Give back the entries in full, exactly as they are written.

⟨

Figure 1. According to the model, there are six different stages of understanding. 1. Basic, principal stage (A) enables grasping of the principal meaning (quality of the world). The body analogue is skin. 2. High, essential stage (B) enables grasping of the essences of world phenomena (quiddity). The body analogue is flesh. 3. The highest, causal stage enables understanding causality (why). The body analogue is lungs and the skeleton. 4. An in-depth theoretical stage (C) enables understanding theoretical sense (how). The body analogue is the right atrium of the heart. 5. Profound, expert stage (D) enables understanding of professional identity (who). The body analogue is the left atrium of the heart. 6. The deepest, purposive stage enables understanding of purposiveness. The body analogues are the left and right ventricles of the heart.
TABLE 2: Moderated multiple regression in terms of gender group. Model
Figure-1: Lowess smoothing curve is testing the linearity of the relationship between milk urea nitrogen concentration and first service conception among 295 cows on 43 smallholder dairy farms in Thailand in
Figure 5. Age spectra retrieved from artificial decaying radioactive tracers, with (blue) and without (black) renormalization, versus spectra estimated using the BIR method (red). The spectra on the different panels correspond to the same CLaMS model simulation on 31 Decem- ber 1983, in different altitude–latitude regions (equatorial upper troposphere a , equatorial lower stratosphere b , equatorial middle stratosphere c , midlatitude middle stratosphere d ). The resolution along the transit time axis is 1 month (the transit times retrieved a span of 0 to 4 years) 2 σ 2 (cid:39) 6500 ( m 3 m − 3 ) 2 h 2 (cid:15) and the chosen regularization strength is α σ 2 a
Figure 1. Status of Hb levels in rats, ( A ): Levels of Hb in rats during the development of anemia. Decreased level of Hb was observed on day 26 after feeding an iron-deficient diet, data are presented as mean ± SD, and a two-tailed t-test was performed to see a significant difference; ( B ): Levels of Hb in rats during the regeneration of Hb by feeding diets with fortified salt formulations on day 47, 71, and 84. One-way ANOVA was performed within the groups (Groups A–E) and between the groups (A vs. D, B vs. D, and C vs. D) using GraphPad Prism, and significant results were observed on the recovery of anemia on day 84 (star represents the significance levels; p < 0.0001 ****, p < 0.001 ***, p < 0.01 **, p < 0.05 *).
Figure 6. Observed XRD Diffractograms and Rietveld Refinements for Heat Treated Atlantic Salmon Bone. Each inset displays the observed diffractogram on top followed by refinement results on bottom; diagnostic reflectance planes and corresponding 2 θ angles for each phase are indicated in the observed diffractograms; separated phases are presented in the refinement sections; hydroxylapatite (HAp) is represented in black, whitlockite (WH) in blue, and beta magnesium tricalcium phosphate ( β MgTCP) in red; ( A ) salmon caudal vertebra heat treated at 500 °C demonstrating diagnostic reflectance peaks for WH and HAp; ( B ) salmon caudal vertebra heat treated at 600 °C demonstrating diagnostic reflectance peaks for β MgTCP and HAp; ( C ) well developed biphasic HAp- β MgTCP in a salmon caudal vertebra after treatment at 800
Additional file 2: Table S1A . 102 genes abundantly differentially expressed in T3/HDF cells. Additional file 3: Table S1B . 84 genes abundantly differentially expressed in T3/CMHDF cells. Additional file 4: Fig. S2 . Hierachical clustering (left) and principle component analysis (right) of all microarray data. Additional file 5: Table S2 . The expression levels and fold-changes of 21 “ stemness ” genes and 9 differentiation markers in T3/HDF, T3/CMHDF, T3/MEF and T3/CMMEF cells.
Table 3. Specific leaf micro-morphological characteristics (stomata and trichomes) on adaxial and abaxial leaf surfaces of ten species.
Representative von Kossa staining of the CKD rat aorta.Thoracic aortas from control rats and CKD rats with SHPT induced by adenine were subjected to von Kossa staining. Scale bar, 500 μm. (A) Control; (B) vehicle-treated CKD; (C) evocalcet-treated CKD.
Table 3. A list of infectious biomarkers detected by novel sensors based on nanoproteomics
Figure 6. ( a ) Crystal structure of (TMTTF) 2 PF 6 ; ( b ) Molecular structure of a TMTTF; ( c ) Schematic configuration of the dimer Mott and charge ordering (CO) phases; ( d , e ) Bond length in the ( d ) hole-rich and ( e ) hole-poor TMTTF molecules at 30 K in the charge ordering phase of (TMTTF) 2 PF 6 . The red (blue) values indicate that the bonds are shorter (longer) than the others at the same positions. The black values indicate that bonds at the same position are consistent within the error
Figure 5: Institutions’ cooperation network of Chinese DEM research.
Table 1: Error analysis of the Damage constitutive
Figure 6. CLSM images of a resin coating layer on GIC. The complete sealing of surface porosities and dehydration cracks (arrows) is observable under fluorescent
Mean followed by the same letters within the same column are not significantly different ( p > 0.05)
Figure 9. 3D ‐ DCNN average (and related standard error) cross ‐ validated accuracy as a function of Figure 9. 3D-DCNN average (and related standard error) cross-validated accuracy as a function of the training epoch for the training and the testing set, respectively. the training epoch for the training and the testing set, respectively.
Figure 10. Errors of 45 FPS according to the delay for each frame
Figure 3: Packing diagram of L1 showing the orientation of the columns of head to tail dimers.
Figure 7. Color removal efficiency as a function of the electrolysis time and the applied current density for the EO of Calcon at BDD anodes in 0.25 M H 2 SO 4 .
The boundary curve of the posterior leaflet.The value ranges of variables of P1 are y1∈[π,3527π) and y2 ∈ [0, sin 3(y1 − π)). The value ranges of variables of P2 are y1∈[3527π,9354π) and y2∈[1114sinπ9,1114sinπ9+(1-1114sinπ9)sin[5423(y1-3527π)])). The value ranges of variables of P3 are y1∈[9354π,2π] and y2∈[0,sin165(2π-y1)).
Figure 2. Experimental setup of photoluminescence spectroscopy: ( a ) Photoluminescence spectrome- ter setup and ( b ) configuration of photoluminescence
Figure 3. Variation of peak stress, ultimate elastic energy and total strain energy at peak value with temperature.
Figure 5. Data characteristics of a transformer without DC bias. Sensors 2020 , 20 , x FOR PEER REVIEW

⟩

Task output:
Figure 1. According to the model, there are six different stages of understanding. 1. Basic, principal stage (A) enables grasping of the principal meaning (quality of the world). The body analogue is skin. 2. High, essential stage (B) enables grasping of the essences of world phenomena (quiddity). The body analogue is flesh. 3. The highest, causal stage enables understanding causality (why). The body analogue is lungs and the skeleton. 4. An in-depth theoretical stage (C) enables understanding theoretical sense (how). The body analogue is the right atrium of the heart. 5. Profound, expert stage (D) enables understanding of professional identity (who). The body analogue is the left atrium of the heart. 6. The deepest, purposive stage enables understanding of purposiveness. The body analogues are the left and right ventricles of the heart.
TABLE 2: Moderated multiple regression in terms of gender group. Model
Figure-1: Lowess smoothing curve is testing the linearity of the relationship between milk urea nitrogen concentration and first service conception among 295 cows on 43 smallholder dairy farms in Thailand in
Figure 5. Age spectra retrieved from artificial decaying radioactive tracers, with (blue) and without (black) renormalization, versus spectra estimated using the BIR method (red). The spectra on the different panels correspond to the same CLaMS model simulation on 31 Decem- ber 1983, in different altitude–latitude regions (equatorial upper troposphere a , equatorial lower stratosphere b , equatorial middle stratosphere c , midlatitude middle stratosphere d ). The resolution along the transit time axis is 1 month (the transit times retrieved a span of 0 to 4 years) 2 σ 2 (cid:39) 6500 ( m 3 m − 3 ) 2 h 2 (cid:15) and the chosen regularization strength is α σ 2 a
Figure 1. Status of Hb levels in rats, ( A ): Levels of Hb in rats during the development of anemia. Decreased level of Hb was observed on day 26 after feeding an iron-deficient diet, data are presented as mean ± SD, and a two-tailed t-test was performed to see a significant difference; ( B ): Levels of Hb in rats during the regeneration of Hb by feeding diets with fortified salt formulations on day 47, 71, and 84. One-way ANOVA was performed within the groups (Groups A–E) and between the groups (A vs. D, B vs. D, and C vs. D) using GraphPad Prism, and significant results were observed on the recovery of anemia on day 84 (star represents the significance levels; p < 0.0001 ****, p < 0.001 ***, p < 0.01 **, p < 0.05 *).
Figure 6. Observed XRD Diffractograms and Rietveld Refinements for Heat Treated Atlantic Salmon Bone. Each inset displays the observed diffractogram on top followed by refinement results on bottom; diagnostic reflectance planes and corresponding 2 θ angles for each phase are indicated in the observed diffractograms; separated phases are presented in the refinement sections; hydroxylapatite (HAp) is represented in black, whitlockite (WH) in blue, and beta magnesium tricalcium phosphate ( β MgTCP) in red; ( A ) salmon caudal vertebra heat treated at 500 °C demonstrating diagnostic reflectance peaks for WH and HAp; ( B ) salmon caudal vertebra heat treated at 600 °C demonstrating diagnostic reflectance peaks for β MgTCP and HAp; ( C ) well developed biphasic HAp- β MgTCP in a salmon caudal vertebra after treatment at 800
Additional file 2: Table S1A . 102 genes abundantly differentially expressed in T3/HDF cells. Additional file 3: Table S1B . 84 genes abundantly differentially expressed in T3/CMHDF cells. Additional file 4: Fig. S2 . Hierachical clustering (left) and principle component analysis (right) of all microarray data. Additional file 5: Table S2 . The expression levels and fold-changes of 21 “ stemness ” genes and 9 differentiation markers in T3/HDF, T3/CMHDF, T3/MEF and T3/CMMEF cells.
Table 3. Specific leaf micro-morphological characteristics (stomata and trichomes) on adaxial and abaxial leaf surfaces of ten species.
Representative von Kossa staining of the CKD rat aorta.Thoracic aortas from control rats and CKD rats with SHPT induced by adenine were subjected to von Kossa staining. Scale bar, 500 μm. (A) Control; (B) vehicle-treated CKD; (C) evocalcet-treated CKD.
Table 3. A list of infectious biomarkers detected by novel sensors based on nanoproteomics
Figure 6. ( a ) Crystal structure of (TMTTF) 2 PF 6 ; ( b ) Molecular structure of a TMTTF; ( c ) Schematic configuration of the dimer Mott and charge ordering (CO) phases; ( d , e ) Bond length in the ( d ) hole-rich and ( e ) hole-poor TMTTF molecules at 30 K in the charge ordering phase of (TMTTF) 2 PF 6 . The red (blue) values indicate that the bonds are shorter (longer) than the others at the same positions. The black values indicate that bonds at the same position are consistent within the error
Figure 5: Institutions’ cooperation network of Chinese DEM research.
Table 1: Error analysis of the Damage constitutive
Figure 6. CLSM images of a resin coating layer on GIC. The complete sealing of surface porosities and dehydration cracks (arrows) is observable under fluorescent
Mean followed by the same letters within the same column are not significantly different ( p > 0.05)
Figure 9. 3D ‐ DCNN average (and related standard error) cross ‐ validated accuracy as a function of Figure 9. 3D-DCNN average (and related standard error) cross-validated accuracy as a function of the training epoch for the training and the testing set, respectively. the training epoch for the training and the testing set, respectively.
Figure 10. Errors of 45 FPS according to the delay for each frame
Figure 3: Packing diagram of L1 showing the orientation of the columns of head to tail dimers.
Figure 7. Color removal efficiency as a function of the electrolysis time and the applied current density for the EO of Calcon at BDD anodes in 0.25 M H 2 SO 4 .
The boundary curve of the posterior leaflet.The value ranges of variables of P1 are y1∈[π,3527π) and y2 ∈ [0, sin 3(y1 − π)). The value ranges of variables of P2 are y1∈[3527π,9354π) and y2∈[1114sinπ9,1114sinπ9+(1-1114sinπ9)sin[5423(y1-3527π)])). The value ranges of variables of P3 are y1∈[9354π,2π] and y2∈[0,sin165(2π-y1)).
Figure 2. Experimental setup of photoluminescence spectroscopy: ( a ) Photoluminescence spectrome- ter setup and ( b ) configuration of photoluminescence
Figure 3. Variation of peak stress, ultimate elastic energy and total strain energy at peak value with temperature.
Figure 5. Data characteristics of a transformer without DC bias. Sensors 2020 , 20 , x FOR PEER REVIEW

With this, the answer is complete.